The Senate staffer also acknowledged that a policy that broadly exempts beneficiaries from the caps does not save the federal government very much money compared to simply lifting the limits permanently. The Congressional Budget Office estimated that eliminating the caps would cost about $700 million and that allowing medically necessary exceptions would cost about $500 million.

“There’s a general perception that the caps are somewhat arbitrary,” the House aide acknowledged.

“It wouldn’t be a whole lot different” if the caps were scrapped, agreed Jim Smith, senior vice president for policy and government relations for the American Health Care Association, which represents nursing homes.

A CMS spokeswoman declined to comment, except to say that the agency would move ahead with implementation of the new policy as quickly as possible, as soon as President Bush signed the budget bill.

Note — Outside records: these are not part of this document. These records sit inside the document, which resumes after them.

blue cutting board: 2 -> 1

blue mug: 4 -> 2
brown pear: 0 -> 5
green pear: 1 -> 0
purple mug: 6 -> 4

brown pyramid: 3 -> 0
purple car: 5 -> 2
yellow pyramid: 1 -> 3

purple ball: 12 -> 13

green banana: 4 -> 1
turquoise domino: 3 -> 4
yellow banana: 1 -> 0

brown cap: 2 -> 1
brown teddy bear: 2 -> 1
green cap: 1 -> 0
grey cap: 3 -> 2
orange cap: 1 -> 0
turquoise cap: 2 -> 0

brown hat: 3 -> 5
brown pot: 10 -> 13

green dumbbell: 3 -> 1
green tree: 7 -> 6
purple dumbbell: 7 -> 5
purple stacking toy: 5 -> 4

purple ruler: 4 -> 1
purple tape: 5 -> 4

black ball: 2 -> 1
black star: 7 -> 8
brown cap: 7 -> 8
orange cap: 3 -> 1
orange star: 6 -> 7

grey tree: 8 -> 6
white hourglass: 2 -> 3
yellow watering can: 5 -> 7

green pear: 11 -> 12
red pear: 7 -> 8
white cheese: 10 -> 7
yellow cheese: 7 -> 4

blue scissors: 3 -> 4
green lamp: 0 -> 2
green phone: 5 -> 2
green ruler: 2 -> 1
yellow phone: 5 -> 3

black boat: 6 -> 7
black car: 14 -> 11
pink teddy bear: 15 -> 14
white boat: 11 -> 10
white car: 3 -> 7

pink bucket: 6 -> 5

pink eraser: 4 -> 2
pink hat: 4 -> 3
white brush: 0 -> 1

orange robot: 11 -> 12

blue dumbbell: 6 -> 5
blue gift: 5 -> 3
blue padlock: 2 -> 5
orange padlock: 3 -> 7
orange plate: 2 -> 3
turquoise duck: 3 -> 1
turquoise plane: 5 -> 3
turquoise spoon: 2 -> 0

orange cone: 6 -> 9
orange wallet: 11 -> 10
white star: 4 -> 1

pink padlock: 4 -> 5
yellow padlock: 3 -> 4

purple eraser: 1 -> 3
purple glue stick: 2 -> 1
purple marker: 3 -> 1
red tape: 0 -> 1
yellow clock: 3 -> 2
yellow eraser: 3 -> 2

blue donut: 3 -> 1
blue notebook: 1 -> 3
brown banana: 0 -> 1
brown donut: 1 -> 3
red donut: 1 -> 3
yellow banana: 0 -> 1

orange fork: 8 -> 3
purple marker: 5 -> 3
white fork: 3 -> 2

In a letter to the chairmen of the House Ways and Means, House Energy and Commerce and Senate Finance committees last month, Herb Kuhn, the director of CMS’s Center for Medicare Management, sought to assure the members that the agency was ready but offered little by way of detail.

“We are looking at several options,” Kuhn wrote.

Provider groups greeted the CMS letter hopefully, predicting that the agency’s actions would reflect the concerns they outlined at a meeting with Medicare officials last month.

“We were very encouraged by the ideas,” Smith said. “Most of the current patterns of usage will continue to be valid and approved and acceptable,” he said. Patients recovering from strokes would be exempted, he said, but those seeking treatment for tennis elbow might need to pay for more of their care.

“Most of the people would qualify for an exception,” said Dave Mason, vice president of government affairs for the American Physical Therapy Association.

The game of hot potato will not be over even when Medicare sorts out a policy. Congress has to return to the issue this year.

“This is, I think, a temporary solution,” the House GOP aide said. Congress, CMS and the providers will have to go right back to work for a permanent policy.

Two days after the House passed the budget-reconciliation conference report, the American Occupation Therapy Association issued a statement: “We look forward to working with Congress in 2006.”